◆ **THE PROBLEM**:
The required output is the lines below from the line containing "plush toy: present [772,482,805,514]" to the line containing "bookshelf: present [653,360,714,448]", inclusive, retyped exactly. No other lines belong in it.

**********

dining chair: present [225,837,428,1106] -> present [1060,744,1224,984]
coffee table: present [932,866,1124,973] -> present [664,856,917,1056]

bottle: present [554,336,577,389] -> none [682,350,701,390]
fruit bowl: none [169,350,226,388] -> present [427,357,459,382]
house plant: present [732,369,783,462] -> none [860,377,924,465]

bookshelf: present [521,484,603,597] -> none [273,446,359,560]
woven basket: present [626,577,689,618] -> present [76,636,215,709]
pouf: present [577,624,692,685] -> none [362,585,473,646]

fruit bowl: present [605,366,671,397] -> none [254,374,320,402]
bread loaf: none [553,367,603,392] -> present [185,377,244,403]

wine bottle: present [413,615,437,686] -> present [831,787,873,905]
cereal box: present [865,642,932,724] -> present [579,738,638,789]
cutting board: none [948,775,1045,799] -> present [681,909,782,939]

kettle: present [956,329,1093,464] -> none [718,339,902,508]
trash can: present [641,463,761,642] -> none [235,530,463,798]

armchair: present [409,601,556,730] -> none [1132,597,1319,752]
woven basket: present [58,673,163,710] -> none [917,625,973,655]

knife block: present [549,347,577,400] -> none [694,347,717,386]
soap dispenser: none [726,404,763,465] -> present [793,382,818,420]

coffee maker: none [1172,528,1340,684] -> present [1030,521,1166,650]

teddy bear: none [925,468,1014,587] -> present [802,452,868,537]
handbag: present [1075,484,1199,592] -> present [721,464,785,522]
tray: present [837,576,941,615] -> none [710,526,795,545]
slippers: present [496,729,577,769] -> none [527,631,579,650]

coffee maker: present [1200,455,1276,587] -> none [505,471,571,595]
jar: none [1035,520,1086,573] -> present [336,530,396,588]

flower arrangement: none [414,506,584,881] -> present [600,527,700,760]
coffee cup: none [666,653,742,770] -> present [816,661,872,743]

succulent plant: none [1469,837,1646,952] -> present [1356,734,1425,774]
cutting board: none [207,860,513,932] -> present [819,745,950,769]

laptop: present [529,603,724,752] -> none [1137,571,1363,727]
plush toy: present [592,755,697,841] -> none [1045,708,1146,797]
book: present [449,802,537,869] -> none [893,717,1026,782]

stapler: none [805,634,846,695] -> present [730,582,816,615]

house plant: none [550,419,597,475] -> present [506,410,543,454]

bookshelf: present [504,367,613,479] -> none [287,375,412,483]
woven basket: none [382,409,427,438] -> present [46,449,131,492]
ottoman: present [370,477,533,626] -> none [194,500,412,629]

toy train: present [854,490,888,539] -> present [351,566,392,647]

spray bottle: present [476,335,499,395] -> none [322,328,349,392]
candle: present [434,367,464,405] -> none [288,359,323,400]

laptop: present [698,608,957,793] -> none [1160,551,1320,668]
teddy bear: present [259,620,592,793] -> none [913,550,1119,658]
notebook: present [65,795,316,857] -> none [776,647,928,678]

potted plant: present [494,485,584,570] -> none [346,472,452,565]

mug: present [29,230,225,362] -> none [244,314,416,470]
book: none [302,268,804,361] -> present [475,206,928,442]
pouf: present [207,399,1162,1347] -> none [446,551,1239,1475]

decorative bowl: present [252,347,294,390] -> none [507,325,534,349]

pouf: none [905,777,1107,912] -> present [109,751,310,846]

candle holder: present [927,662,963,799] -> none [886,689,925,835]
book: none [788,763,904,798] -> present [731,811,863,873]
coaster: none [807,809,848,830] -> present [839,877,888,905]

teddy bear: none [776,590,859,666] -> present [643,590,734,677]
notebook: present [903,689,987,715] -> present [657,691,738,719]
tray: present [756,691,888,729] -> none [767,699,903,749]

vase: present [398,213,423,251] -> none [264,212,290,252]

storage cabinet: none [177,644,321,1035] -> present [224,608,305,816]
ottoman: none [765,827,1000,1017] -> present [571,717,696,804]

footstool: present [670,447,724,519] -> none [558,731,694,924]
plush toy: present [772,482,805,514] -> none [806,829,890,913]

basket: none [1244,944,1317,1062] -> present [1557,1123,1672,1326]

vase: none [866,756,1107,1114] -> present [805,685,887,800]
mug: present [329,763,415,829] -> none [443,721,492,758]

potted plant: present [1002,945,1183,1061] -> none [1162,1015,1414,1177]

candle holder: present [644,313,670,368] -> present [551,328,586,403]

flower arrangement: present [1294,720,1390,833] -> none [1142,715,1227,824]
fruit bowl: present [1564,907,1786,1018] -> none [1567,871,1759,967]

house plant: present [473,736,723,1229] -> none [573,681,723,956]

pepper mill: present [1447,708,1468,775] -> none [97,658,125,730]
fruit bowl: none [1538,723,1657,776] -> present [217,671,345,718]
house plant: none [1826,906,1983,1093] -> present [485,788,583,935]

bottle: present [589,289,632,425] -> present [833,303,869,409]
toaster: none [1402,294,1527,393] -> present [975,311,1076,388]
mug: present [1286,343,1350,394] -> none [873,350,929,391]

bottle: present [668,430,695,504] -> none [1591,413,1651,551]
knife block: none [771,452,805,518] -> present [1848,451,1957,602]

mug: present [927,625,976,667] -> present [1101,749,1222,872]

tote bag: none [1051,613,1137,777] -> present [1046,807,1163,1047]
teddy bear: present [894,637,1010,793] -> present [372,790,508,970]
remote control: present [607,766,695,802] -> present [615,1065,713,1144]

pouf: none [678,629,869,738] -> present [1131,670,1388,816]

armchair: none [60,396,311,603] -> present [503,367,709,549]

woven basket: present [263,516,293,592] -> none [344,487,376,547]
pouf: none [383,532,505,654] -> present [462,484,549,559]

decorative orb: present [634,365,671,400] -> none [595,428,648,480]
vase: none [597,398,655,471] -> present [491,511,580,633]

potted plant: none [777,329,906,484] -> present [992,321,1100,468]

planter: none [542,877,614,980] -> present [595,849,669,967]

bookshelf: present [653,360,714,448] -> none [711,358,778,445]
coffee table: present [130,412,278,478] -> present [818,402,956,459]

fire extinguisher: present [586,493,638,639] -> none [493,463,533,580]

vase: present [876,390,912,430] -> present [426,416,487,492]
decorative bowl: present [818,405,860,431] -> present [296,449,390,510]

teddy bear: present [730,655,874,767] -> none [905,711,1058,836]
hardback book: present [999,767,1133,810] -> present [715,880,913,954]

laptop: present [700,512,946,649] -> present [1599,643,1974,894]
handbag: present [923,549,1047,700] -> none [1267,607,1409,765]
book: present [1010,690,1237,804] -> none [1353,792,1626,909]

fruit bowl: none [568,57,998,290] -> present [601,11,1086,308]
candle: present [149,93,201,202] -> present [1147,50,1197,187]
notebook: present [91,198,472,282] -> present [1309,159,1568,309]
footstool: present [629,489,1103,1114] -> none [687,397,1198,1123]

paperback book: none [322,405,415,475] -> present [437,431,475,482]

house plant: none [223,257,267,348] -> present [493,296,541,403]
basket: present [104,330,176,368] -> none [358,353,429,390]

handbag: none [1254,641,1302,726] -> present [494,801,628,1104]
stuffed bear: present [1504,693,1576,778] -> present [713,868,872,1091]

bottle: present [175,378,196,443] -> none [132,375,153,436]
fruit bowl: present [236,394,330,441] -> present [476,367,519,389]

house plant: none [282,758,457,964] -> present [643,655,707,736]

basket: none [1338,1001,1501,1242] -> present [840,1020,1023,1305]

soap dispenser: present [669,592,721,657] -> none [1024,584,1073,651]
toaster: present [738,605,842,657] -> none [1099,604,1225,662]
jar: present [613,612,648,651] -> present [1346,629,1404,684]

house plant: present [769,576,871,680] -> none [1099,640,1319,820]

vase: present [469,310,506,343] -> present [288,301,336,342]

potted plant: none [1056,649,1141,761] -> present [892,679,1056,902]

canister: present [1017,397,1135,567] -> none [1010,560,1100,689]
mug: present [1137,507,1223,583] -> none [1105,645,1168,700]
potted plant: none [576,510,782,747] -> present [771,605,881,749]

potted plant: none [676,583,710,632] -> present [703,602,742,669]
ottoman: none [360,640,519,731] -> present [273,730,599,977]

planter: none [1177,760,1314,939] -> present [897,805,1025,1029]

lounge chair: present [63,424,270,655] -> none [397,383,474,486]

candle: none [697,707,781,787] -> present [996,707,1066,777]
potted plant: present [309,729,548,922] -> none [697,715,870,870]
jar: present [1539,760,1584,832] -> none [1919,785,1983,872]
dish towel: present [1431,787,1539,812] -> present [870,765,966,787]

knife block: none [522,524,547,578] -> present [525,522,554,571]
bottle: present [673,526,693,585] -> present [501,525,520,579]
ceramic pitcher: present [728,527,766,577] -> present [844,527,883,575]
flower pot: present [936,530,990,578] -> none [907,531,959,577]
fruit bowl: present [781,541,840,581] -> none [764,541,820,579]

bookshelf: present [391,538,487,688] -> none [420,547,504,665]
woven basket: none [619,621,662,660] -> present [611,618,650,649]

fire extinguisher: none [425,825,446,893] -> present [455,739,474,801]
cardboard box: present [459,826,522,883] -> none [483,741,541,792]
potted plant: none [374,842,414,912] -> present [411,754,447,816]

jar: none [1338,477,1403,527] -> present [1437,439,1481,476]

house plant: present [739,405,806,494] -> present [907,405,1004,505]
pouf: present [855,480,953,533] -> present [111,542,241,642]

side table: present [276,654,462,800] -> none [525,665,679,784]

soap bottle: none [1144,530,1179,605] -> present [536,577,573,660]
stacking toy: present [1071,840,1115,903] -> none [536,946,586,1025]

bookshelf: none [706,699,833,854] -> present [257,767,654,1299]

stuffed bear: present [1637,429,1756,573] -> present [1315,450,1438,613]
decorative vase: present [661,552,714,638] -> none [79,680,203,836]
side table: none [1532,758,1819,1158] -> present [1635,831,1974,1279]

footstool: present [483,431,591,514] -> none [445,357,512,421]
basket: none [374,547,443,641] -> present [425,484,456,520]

**********

◆ **FINISHED EXERCISE**:
plush toy: present [772,482,805,514] -> none [806,829,890,913]

basket: none [1244,944,1317,1062] -> present [1557,1123,1672,1326]

vase: none [866,756,1107,1114] -> present [805,685,887,800]
mug: present [329,763,415,829] -> none [443,721,492,758]

potted plant: present [1002,945,1183,1061] -> none [1162,1015,1414,1177]

candle holder: present [644,313,670,368] -> present [551,328,586,403]

flower arrangement: present [1294,720,1390,833] -> none [1142,715,1227,824]
fruit bowl: present [1564,907,1786,1018] -> none [1567,871,1759,967]

house plant: present [473,736,723,1229] -> none [573,681,723,956]

pepper mill: present [1447,708,1468,775] -> none [97,658,125,730]
fruit bowl: none [1538,723,1657,776] -> present [217,671,345,718]
house plant: none [1826,906,1983,1093] -> present [485,788,583,935]

bottle: present [589,289,632,425] -> present [833,303,869,409]
toaster: none [1402,294,1527,393] -> present [975,311,1076,388]
mug: present [1286,343,1350,394] -> none [873,350,929,391]

bottle: present [668,430,695,504] -> none [1591,413,1651,551]
knife block: none [771,452,805,518] -> present [1848,451,1957,602]

mug: present [927,625,976,667] -> present [1101,749,1222,872]

tote bag: none [1051,613,1137,777] -> present [1046,807,1163,1047]
teddy bear: present [894,637,1010,793] -> present [372,790,508,970]
remote control: present [607,766,695,802] -> present [615,1065,713,1144]

pouf: none [678,629,869,738] -> present [1131,670,1388,816]

armchair: none [60,396,311,603] -> present [503,367,709,549]

woven basket: present [263,516,293,592] -> none [344,487,376,547]
pouf: none [383,532,505,654] -> present [462,484,549,559]

decorative orb: present [634,365,671,400] -> none [595,428,648,480]
vase: none [597,398,655,471] -> present [491,511,580,633]

potted plant: none [777,329,906,484] -> present [992,321,1100,468]

planter: none [542,877,614,980] -> present [595,849,669,967]

bookshelf: present [653,360,714,448] -> none [711,358,778,445]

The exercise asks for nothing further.